* Input for this task:
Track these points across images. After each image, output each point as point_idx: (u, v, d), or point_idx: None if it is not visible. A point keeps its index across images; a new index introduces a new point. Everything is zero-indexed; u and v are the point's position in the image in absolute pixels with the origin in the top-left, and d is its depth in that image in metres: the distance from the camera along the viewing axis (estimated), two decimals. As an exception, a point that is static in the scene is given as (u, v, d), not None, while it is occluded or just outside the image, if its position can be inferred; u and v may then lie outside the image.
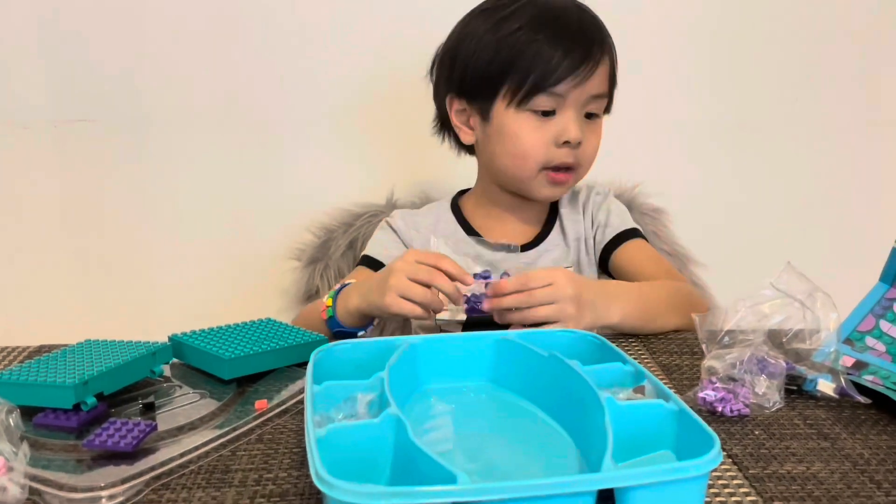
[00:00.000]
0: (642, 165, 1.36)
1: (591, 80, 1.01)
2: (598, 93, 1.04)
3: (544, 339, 0.73)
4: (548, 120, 1.02)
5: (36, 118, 1.48)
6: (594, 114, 1.06)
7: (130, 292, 1.56)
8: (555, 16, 1.02)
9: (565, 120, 1.02)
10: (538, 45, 1.00)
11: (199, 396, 0.74)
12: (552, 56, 0.99)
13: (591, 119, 1.06)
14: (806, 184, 1.59)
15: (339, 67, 1.48)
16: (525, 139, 1.03)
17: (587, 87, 1.01)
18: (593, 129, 1.06)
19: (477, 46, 1.04)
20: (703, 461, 0.50)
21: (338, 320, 0.95)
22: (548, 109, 1.02)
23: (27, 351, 0.87)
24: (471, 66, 1.05)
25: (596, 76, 1.02)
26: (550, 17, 1.02)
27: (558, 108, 1.02)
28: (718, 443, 0.51)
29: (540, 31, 1.00)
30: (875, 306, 0.82)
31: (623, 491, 0.50)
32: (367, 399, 0.63)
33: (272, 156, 1.52)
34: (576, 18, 1.04)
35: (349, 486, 0.47)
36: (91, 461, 0.61)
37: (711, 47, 1.52)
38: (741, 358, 0.74)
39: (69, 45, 1.44)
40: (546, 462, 0.61)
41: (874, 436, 0.68)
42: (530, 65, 1.00)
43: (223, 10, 1.44)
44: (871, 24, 1.52)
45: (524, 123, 1.03)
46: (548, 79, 1.00)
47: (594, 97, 1.04)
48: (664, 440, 0.59)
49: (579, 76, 1.00)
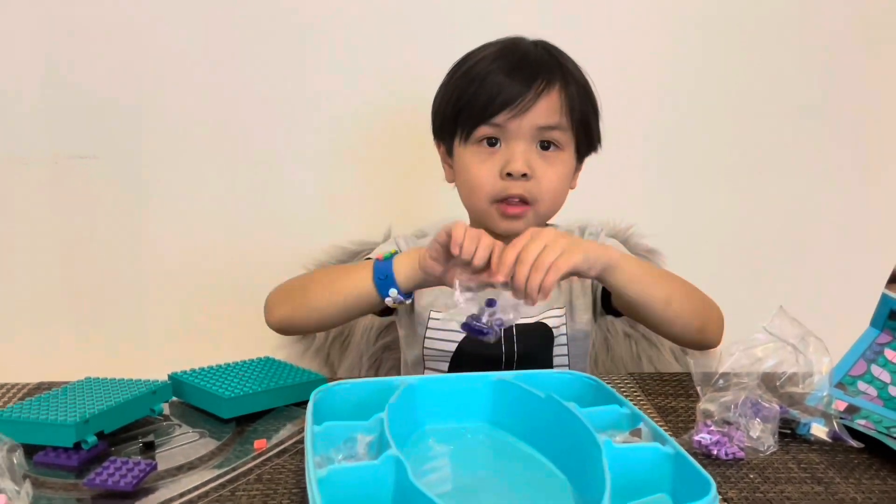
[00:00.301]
0: (636, 207, 1.37)
1: (534, 111, 0.98)
2: (545, 124, 1.00)
3: (541, 380, 0.74)
4: (494, 151, 1.01)
5: (36, 154, 1.49)
6: (552, 144, 1.01)
7: (128, 327, 1.56)
8: (510, 50, 1.02)
9: (510, 151, 1.00)
10: (483, 78, 1.00)
11: (198, 435, 0.74)
12: (493, 87, 0.98)
13: (548, 150, 1.01)
14: (798, 227, 1.61)
15: (337, 105, 1.50)
16: (473, 171, 1.02)
17: (529, 118, 0.98)
18: (550, 162, 1.01)
19: (445, 87, 1.06)
20: None
21: (392, 264, 0.91)
22: (492, 139, 1.01)
23: (27, 388, 0.87)
24: (439, 109, 1.07)
25: (539, 107, 0.99)
26: (505, 52, 1.02)
27: (503, 139, 1.00)
28: (714, 487, 0.52)
29: (492, 65, 1.00)
30: (866, 351, 0.83)
31: None
32: (367, 440, 0.63)
33: (269, 193, 1.53)
34: (524, 52, 1.02)
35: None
36: (91, 500, 0.61)
37: (704, 90, 1.55)
38: (736, 401, 0.75)
39: (69, 82, 1.47)
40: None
41: (867, 480, 0.69)
42: (475, 97, 1.00)
43: (223, 49, 1.47)
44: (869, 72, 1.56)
45: (472, 156, 1.02)
46: (487, 109, 0.99)
47: (542, 128, 1.00)
48: (661, 483, 0.59)
49: (517, 107, 0.98)
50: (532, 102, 0.98)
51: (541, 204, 1.03)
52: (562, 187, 1.04)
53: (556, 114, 1.01)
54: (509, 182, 1.00)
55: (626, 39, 1.51)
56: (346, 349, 1.30)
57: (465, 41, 1.09)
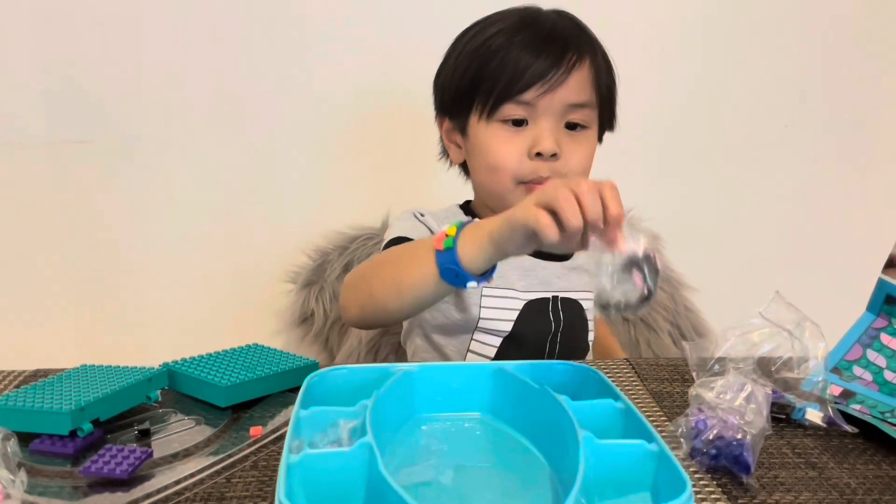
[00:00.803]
0: (635, 191, 1.36)
1: (565, 87, 0.94)
2: (576, 101, 0.96)
3: (541, 371, 0.73)
4: (520, 130, 0.96)
5: (33, 138, 1.49)
6: (578, 124, 0.98)
7: (123, 313, 1.57)
8: (530, 22, 0.97)
9: (538, 130, 0.95)
10: (506, 52, 0.94)
11: (193, 423, 0.74)
12: (518, 61, 0.93)
13: (574, 130, 0.98)
14: (795, 212, 1.61)
15: (336, 89, 1.50)
16: (496, 151, 0.97)
17: (560, 95, 0.94)
18: (578, 142, 0.98)
19: (455, 61, 1.01)
20: None
21: (457, 253, 0.79)
22: (518, 119, 0.96)
23: (23, 375, 0.87)
24: (449, 82, 1.01)
25: (570, 83, 0.95)
26: (525, 24, 0.96)
27: (530, 118, 0.96)
28: (690, 487, 0.51)
29: (513, 38, 0.95)
30: (862, 336, 0.83)
31: None
32: (350, 426, 0.63)
33: (267, 177, 1.53)
34: (550, 24, 0.97)
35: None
36: (87, 488, 0.61)
37: (706, 75, 1.54)
38: (729, 385, 0.74)
39: (66, 66, 1.46)
40: (523, 498, 0.61)
41: (861, 465, 0.69)
42: (497, 73, 0.94)
43: (220, 34, 1.46)
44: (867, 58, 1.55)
45: (495, 135, 0.97)
46: (514, 85, 0.94)
47: (572, 106, 0.96)
48: (644, 481, 0.59)
49: (548, 82, 0.93)
50: (564, 77, 0.94)
51: None
52: (588, 167, 1.00)
53: (585, 91, 0.97)
54: (538, 162, 0.96)
55: (629, 22, 1.50)
56: (344, 334, 1.31)
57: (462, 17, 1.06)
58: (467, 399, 0.75)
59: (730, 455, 0.67)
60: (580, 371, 0.75)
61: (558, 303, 1.04)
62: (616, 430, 0.66)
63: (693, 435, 0.71)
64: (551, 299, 1.04)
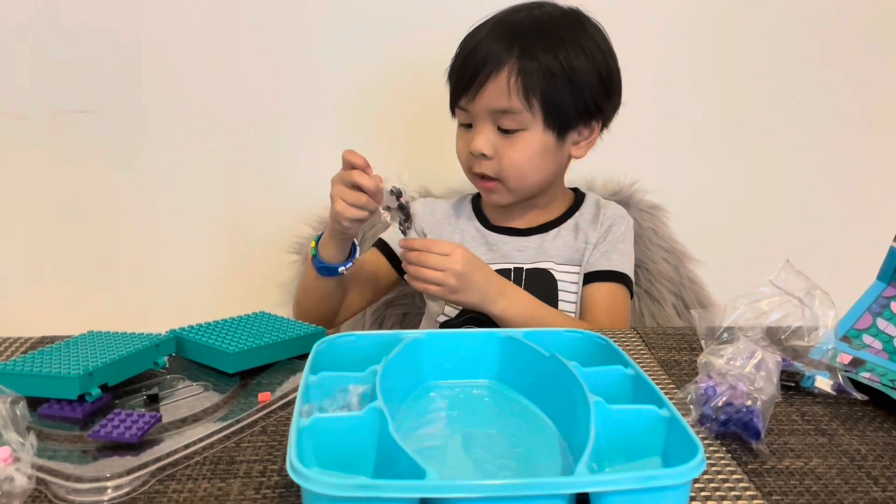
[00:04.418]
0: (640, 163, 1.36)
1: (483, 96, 1.03)
2: (497, 108, 1.03)
3: (549, 338, 0.73)
4: (468, 131, 1.08)
5: (34, 108, 1.48)
6: (511, 129, 1.04)
7: (127, 284, 1.56)
8: (476, 32, 1.07)
9: (474, 132, 1.06)
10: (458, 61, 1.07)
11: (201, 389, 0.74)
12: (459, 69, 1.06)
13: (510, 134, 1.04)
14: (804, 182, 1.59)
15: (341, 60, 1.48)
16: (456, 148, 1.12)
17: (482, 102, 1.03)
18: (512, 144, 1.04)
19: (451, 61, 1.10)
20: (682, 470, 0.49)
21: (320, 257, 1.03)
22: (464, 122, 1.09)
23: (29, 342, 0.87)
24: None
25: (488, 91, 1.02)
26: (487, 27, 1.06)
27: (472, 120, 1.07)
28: (702, 451, 0.51)
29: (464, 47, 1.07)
30: (872, 304, 0.83)
31: (597, 497, 0.49)
32: (360, 391, 0.63)
33: (271, 148, 1.52)
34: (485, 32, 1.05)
35: (318, 477, 0.47)
36: (96, 452, 0.61)
37: (710, 45, 1.53)
38: (739, 353, 0.74)
39: (68, 35, 1.44)
40: (533, 463, 0.61)
41: (871, 432, 0.69)
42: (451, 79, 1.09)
43: (224, 2, 1.44)
44: (871, 24, 1.53)
45: (457, 134, 1.12)
46: (455, 93, 1.08)
47: (498, 112, 1.03)
48: (655, 446, 0.59)
49: (471, 91, 1.03)
50: (480, 88, 1.03)
51: (508, 180, 1.07)
52: (528, 165, 1.06)
53: (507, 97, 1.02)
54: (475, 160, 1.07)
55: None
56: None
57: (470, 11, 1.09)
58: (476, 366, 0.75)
59: (739, 421, 0.67)
60: (588, 338, 0.75)
61: (522, 273, 1.11)
62: (626, 396, 0.66)
63: (702, 401, 0.70)
64: (513, 270, 1.11)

* Problem requirements:
If an entry holds a picture, leave the picture out and repeat the rest exactly.

* Result of this task:
Track these points across images. After each image, output each point as point_idx: (u, v, d), or point_idx: None if it is not visible. A point keeps its index across images; a new index introduces a new point. Everything is zero-indexed; u and v are the point's position in the image in absolute pixels with the origin in the top-left, and d is its depth in that image in metres: the distance from the camera along the viewing axis (estimated), two decimals. As an exception, a point that is static in the scene is given as (u, v, d), not None, while it is occluded or just outside the image, if its position can be inferred; u and v may then lie outside the image.
[00:00.000]
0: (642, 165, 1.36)
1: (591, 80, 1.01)
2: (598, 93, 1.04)
3: (544, 339, 0.73)
4: (548, 120, 1.02)
5: (36, 118, 1.48)
6: (594, 114, 1.06)
7: (130, 292, 1.56)
8: (555, 16, 1.02)
9: (565, 120, 1.02)
10: (538, 45, 1.00)
11: (199, 396, 0.74)
12: (552, 56, 0.99)
13: (591, 119, 1.06)
14: (806, 184, 1.59)
15: (339, 67, 1.48)
16: (525, 139, 1.03)
17: (587, 87, 1.01)
18: (593, 129, 1.06)
19: (477, 46, 1.04)
20: (703, 461, 0.50)
21: (338, 320, 0.95)
22: (548, 109, 1.02)
23: (27, 351, 0.87)
24: (471, 66, 1.05)
25: (596, 76, 1.02)
26: (550, 17, 1.02)
27: (558, 108, 1.02)
28: (718, 443, 0.51)
29: (540, 31, 1.00)
30: (875, 306, 0.82)
31: (623, 491, 0.50)
32: (367, 399, 0.63)
33: (272, 156, 1.52)
34: (576, 18, 1.04)
35: (349, 486, 0.47)
36: (91, 461, 0.61)
37: (711, 47, 1.52)
38: (741, 358, 0.74)
39: (69, 45, 1.44)
40: (546, 462, 0.61)
41: (874, 436, 0.68)
42: (530, 65, 1.00)
43: (223, 10, 1.44)
44: (871, 24, 1.52)
45: (524, 123, 1.03)
46: (548, 79, 1.00)
47: (594, 97, 1.04)
48: (664, 440, 0.59)
49: (579, 76, 1.00)
[00:00.301]
0: (636, 207, 1.37)
1: (534, 111, 0.98)
2: (545, 124, 1.00)
3: (541, 380, 0.74)
4: (494, 151, 1.01)
5: (36, 154, 1.49)
6: (552, 144, 1.01)
7: (128, 327, 1.56)
8: (510, 50, 1.02)
9: (510, 151, 1.00)
10: (483, 78, 1.00)
11: (198, 435, 0.74)
12: (493, 87, 0.98)
13: (548, 150, 1.01)
14: (798, 227, 1.61)
15: (337, 105, 1.50)
16: (473, 171, 1.02)
17: (529, 118, 0.98)
18: (550, 162, 1.01)
19: (445, 87, 1.06)
20: None
21: (392, 264, 0.91)
22: (492, 139, 1.01)
23: (27, 388, 0.87)
24: (439, 109, 1.07)
25: (539, 107, 0.99)
26: (505, 52, 1.02)
27: (503, 139, 1.00)
28: (714, 487, 0.52)
29: (492, 65, 1.00)
30: (866, 351, 0.83)
31: None
32: (367, 440, 0.63)
33: (269, 193, 1.53)
34: (524, 52, 1.02)
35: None
36: (91, 500, 0.61)
37: (704, 90, 1.55)
38: (736, 401, 0.75)
39: (69, 82, 1.47)
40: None
41: (867, 480, 0.69)
42: (475, 97, 1.00)
43: (223, 49, 1.47)
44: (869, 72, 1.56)
45: (472, 156, 1.02)
46: (487, 109, 0.99)
47: (542, 128, 1.00)
48: (661, 483, 0.59)
49: (517, 107, 0.98)
50: (532, 102, 0.98)
51: (541, 204, 1.03)
52: (562, 187, 1.04)
53: (556, 114, 1.01)
54: (509, 182, 1.00)
55: (626, 39, 1.51)
56: (346, 349, 1.30)
57: (465, 41, 1.09)
[00:00.803]
0: (635, 191, 1.36)
1: (565, 87, 0.94)
2: (576, 101, 0.96)
3: (541, 371, 0.73)
4: (520, 130, 0.96)
5: (33, 138, 1.49)
6: (578, 124, 0.98)
7: (123, 313, 1.57)
8: (530, 22, 0.97)
9: (538, 130, 0.95)
10: (506, 52, 0.94)
11: (193, 423, 0.74)
12: (518, 61, 0.93)
13: (574, 130, 0.98)
14: (795, 212, 1.61)
15: (336, 89, 1.50)
16: (496, 151, 0.97)
17: (560, 95, 0.94)
18: (578, 142, 0.98)
19: (455, 61, 1.01)
20: None
21: (457, 253, 0.79)
22: (518, 119, 0.96)
23: (23, 375, 0.87)
24: (449, 82, 1.01)
25: (570, 83, 0.95)
26: (525, 24, 0.96)
27: (530, 118, 0.96)
28: (690, 487, 0.51)
29: (513, 38, 0.95)
30: (862, 336, 0.83)
31: None
32: (350, 426, 0.63)
33: (267, 177, 1.53)
34: (550, 24, 0.97)
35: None
36: (87, 488, 0.61)
37: (706, 75, 1.54)
38: (729, 385, 0.74)
39: (66, 66, 1.46)
40: (523, 498, 0.61)
41: (861, 465, 0.69)
42: (497, 73, 0.94)
43: (220, 34, 1.46)
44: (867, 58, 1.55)
45: (495, 135, 0.97)
46: (514, 85, 0.94)
47: (572, 106, 0.96)
48: (644, 481, 0.59)
49: (548, 82, 0.93)
50: (564, 77, 0.94)
51: None
52: (588, 167, 1.00)
53: (585, 91, 0.97)
54: (538, 162, 0.96)
55: (629, 22, 1.50)
56: (344, 334, 1.31)
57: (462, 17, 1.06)
58: (467, 399, 0.75)
59: (730, 455, 0.67)
60: (580, 371, 0.75)
61: (558, 303, 1.04)
62: (616, 430, 0.66)
63: (693, 435, 0.71)
64: (551, 299, 1.04)
[00:04.418]
0: (640, 163, 1.36)
1: (483, 96, 1.03)
2: (497, 108, 1.03)
3: (549, 338, 0.73)
4: (468, 131, 1.08)
5: (34, 108, 1.48)
6: (511, 129, 1.04)
7: (127, 284, 1.56)
8: (476, 32, 1.07)
9: (474, 132, 1.06)
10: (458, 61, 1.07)
11: (201, 389, 0.74)
12: (459, 69, 1.06)
13: (510, 134, 1.04)
14: (804, 182, 1.59)
15: (341, 60, 1.48)
16: (456, 148, 1.12)
17: (482, 102, 1.03)
18: (512, 144, 1.04)
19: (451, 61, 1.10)
20: (682, 470, 0.49)
21: (320, 257, 1.03)
22: (464, 122, 1.09)
23: (29, 342, 0.87)
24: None
25: (488, 91, 1.02)
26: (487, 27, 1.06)
27: (472, 120, 1.07)
28: (702, 451, 0.51)
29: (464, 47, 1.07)
30: (872, 304, 0.83)
31: (597, 497, 0.49)
32: (360, 391, 0.63)
33: (271, 148, 1.52)
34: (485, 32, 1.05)
35: (318, 477, 0.47)
36: (96, 452, 0.61)
37: (710, 45, 1.53)
38: (739, 353, 0.74)
39: (68, 35, 1.44)
40: (533, 463, 0.61)
41: (871, 432, 0.69)
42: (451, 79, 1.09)
43: (224, 2, 1.44)
44: (871, 24, 1.53)
45: (457, 134, 1.12)
46: (455, 93, 1.08)
47: (498, 112, 1.03)
48: (655, 446, 0.59)
49: (471, 91, 1.03)
50: (480, 88, 1.03)
51: (508, 180, 1.07)
52: (528, 165, 1.06)
53: (507, 97, 1.02)
54: (475, 160, 1.07)
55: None
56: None
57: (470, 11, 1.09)
58: (476, 366, 0.75)
59: (739, 421, 0.67)
60: (588, 338, 0.75)
61: (522, 273, 1.11)
62: (626, 396, 0.66)
63: (702, 401, 0.70)
64: (513, 270, 1.11)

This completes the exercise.